Two 10 hour jobs will probably finish sooner that one 20 hour job.

In fact, if there is spare capacity on Katana, which there is most of the time, six 10 hours jobs will finish before a single 20 hour job will. Requesting more resources for your job decreases the places that the job can run

The most obvious example is going over the 12 hour limit which limits the number of compute nodes that your job can run on. For example specifying the CPU in your job script restricts you to the nodes with that CPU. A job that requests 20Gb will run on a 128Gb node with a 100Gb job already running but a 30Gb job will not be able to.

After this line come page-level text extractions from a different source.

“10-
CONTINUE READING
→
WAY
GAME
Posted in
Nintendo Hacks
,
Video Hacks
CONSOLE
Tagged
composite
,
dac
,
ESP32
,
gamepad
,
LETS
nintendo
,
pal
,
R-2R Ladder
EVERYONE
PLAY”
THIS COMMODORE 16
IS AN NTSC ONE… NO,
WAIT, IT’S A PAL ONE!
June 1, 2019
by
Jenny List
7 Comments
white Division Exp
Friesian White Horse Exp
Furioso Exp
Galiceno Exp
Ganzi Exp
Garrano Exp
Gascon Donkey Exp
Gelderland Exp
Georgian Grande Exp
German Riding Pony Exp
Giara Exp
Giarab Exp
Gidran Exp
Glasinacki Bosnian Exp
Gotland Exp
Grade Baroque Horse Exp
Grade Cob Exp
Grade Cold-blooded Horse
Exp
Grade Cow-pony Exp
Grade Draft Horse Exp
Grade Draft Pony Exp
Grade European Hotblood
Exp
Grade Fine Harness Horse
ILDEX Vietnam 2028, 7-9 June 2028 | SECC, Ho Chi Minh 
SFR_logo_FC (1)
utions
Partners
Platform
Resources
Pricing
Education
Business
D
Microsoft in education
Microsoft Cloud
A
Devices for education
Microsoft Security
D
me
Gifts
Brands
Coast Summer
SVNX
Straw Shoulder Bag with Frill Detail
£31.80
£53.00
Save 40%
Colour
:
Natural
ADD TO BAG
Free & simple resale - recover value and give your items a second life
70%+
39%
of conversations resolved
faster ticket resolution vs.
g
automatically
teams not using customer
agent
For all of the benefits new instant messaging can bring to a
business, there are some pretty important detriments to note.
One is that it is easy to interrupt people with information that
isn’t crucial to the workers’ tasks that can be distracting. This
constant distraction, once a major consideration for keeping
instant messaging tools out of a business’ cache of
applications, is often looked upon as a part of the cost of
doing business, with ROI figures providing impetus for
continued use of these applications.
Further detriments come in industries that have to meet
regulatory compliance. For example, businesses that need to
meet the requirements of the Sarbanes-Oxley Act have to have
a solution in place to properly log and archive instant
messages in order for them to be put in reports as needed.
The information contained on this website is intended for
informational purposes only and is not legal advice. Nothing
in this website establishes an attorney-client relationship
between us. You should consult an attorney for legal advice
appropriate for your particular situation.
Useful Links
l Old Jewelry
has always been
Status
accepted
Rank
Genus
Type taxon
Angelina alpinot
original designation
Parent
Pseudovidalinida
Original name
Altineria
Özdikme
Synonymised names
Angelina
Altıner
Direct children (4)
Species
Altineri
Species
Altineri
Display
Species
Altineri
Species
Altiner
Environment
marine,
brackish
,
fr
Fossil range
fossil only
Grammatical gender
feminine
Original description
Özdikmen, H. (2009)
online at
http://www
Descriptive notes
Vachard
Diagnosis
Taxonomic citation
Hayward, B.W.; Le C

Running your jobs interactively makes it hard to manage multiple concurrent jobs

If you are currently only running jobs interactively then you should move to batch jobs which allow you to submit more jobs which then start, run and finish automatically. If you have multiple batch jobs that are almost identical then you should consider using array jobs

If your batch jobs are the same except for a change in file name or another variable then you should have a look at using array jobs.